With an agoraphobic mother and a barely-there father, Sang abhors the isolation keeping her in the shadows. The only thing Sang craves is a fresh start and to be accepted as ordinary by her peers, because for her being different meant being cast out alone.
When her family moves to a new school district, Sang infiltrates a group of boys nearly perfect in every way. Grateful for an influence outside of her parents’ negativity, she quickly bonds with the boys, hoping to blend in and learn from them what it means to have a natural relationship with friends.
Only the boys have secrets of their own and they’ll do anything to keep her safe from the knowledge of the mysterious Academy that they've sworn allegiance to. Bit by bit, Sang discovers that her friends are far from the normalcy she expected. Will her loyalty change when she's forced to remain in the dark, or will she accept that she's traded one house of secrets for another?
Meet Kota, Victor, Silas, Nathan, Gabriel, Luke and North in a story about differences and loyalty, truth and mystery, friendships and heart-throbbing intimacy.
The Academy, ever vigilant.
This is not an easy review to write. Even if I am feeling lukewarm about a book, I try to find some positives to pass along. Because, as well all know, just because I didn’t love it doesn’t mean someone else won’t. But hard as I have tried (and trust me, I’ve been trying all day) I cannot think of a single thing I enjoyed about this book.
The first thing that threw me off was Sang. The story begins with Sang running away for a night. Before she is even a few houses away from home she is run over by her neighbor’s dog. Her neighbor, Kota, takes her to his house so she can clean up and then convinces her to stay the night (she sleeps on the bed and he on the trundle). The next day Kota introduces her to Victor and Silas and over the next few days she meets the other boys in varying circumstances. The synopsis says that she “infiltrates” this group of boys. I think that statement implies action on her part. She doesn’t seek out these new friends. She stumbles upon them quite accidentally and thanks to the controlling and abusive environment at home, she allows them to lead her without any concern to her own safety. In the short time frame in which this book takes place, Sang shows zero growth. We only see her weaknesses and no strengths.
The other problem I had were the boys. Now, we all know how much we love our fictional boyfriends. And you would think out of seven heroes I would be able to find at least ONE new boyfriend. But I couldn’t. These guys are overbearing and controlling. Almost every scene with Sang and these boys set my teeth on edge. So many instances struck me as inappropriate and unsafe. All I could see were overprotective boys taking advantage of a young abused girl and her lack of boundaries. And speaking of the abuse, she ends up telling these boys of the abuse and none of them do anything. Seven young men and not a single one of them tells an adult that the girl they just met was just forced to gulp down a glass of vinegar and lemon juice so she wouldn’t be able to talk to boys on the phone? Yeah, just like her mom, those guys are real winners.

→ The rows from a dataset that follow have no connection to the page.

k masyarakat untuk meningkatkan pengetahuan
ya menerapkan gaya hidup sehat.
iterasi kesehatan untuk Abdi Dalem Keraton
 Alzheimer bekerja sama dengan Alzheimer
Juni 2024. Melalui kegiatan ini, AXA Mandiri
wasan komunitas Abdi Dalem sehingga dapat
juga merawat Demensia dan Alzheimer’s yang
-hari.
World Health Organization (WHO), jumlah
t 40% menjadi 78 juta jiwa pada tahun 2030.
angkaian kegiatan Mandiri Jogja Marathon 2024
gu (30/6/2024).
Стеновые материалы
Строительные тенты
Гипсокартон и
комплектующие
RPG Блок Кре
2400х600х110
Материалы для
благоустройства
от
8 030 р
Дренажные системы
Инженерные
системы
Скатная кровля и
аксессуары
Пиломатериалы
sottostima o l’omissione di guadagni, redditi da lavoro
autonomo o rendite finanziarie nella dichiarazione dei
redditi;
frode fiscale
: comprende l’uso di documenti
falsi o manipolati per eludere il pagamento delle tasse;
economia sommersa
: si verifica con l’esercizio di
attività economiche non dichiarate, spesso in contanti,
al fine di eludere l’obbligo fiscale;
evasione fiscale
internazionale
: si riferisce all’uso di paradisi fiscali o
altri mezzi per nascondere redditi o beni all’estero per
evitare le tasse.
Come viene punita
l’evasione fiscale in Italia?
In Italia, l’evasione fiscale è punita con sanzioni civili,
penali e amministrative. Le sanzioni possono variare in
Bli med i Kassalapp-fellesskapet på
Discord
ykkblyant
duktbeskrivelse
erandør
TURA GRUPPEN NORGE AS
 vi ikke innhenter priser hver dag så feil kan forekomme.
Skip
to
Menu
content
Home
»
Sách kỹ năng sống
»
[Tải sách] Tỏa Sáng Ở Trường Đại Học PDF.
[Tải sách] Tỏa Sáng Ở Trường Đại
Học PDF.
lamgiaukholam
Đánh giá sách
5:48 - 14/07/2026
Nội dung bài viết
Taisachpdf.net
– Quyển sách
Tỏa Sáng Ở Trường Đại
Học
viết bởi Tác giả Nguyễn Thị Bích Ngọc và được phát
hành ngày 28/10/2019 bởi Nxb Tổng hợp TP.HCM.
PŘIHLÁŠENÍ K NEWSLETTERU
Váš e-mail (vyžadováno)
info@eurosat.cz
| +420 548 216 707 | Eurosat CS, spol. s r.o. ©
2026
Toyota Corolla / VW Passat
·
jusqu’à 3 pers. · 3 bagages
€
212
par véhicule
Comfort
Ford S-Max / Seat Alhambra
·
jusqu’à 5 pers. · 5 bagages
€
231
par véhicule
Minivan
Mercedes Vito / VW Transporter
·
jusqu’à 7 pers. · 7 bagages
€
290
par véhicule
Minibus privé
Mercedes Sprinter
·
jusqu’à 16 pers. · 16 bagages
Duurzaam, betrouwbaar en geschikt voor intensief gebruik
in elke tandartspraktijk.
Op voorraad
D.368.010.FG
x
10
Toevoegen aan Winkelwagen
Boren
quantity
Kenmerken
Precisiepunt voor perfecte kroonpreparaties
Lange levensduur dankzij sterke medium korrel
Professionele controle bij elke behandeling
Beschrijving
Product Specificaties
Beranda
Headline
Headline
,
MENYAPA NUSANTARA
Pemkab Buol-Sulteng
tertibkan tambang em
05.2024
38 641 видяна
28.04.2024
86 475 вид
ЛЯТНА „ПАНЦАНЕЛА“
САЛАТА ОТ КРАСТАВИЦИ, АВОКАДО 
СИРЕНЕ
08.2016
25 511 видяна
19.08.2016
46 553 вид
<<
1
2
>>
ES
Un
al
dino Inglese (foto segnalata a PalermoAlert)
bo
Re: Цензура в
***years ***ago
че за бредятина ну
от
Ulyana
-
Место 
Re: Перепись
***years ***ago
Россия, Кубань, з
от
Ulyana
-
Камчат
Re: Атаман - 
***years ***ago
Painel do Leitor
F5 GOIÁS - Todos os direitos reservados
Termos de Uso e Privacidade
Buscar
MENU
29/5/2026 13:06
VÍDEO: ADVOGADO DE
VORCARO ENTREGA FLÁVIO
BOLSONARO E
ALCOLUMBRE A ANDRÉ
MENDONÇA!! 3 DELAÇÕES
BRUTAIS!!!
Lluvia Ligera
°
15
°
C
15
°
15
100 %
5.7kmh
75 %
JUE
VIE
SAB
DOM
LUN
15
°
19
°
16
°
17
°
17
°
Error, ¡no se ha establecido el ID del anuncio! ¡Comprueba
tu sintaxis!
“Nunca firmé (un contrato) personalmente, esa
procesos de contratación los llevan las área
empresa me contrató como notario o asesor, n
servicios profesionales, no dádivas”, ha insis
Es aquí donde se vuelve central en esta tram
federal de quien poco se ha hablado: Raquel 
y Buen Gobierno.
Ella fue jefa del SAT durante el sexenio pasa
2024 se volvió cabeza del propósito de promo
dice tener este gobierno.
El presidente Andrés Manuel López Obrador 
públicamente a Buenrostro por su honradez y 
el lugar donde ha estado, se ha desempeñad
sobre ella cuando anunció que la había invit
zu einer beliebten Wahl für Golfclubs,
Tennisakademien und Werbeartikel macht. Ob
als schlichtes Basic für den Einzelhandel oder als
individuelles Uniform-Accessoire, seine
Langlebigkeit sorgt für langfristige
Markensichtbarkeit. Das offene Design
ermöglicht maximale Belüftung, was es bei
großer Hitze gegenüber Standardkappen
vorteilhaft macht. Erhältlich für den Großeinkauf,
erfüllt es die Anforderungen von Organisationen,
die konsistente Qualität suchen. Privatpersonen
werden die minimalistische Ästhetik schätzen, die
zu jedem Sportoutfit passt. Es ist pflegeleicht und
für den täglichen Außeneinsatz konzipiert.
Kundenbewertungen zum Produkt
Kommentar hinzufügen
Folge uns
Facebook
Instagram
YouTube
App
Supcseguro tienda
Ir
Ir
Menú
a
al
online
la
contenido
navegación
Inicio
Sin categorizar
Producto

And the final straw was that this book contained no plot. Its sole purpose was to introduce us to Sang and her seven new friends. It is very likely the plot that the synopsis alludes to is in future books. Unfortunately, this “Introduction” turned me off so much that I will not be reading the following installments to find out what that plot might be.
I take no enjoyment in writing this review. I do want to say that my feelings on this book are entirely personal. And just because it’s not for me, doesn’t mean it may not be for you.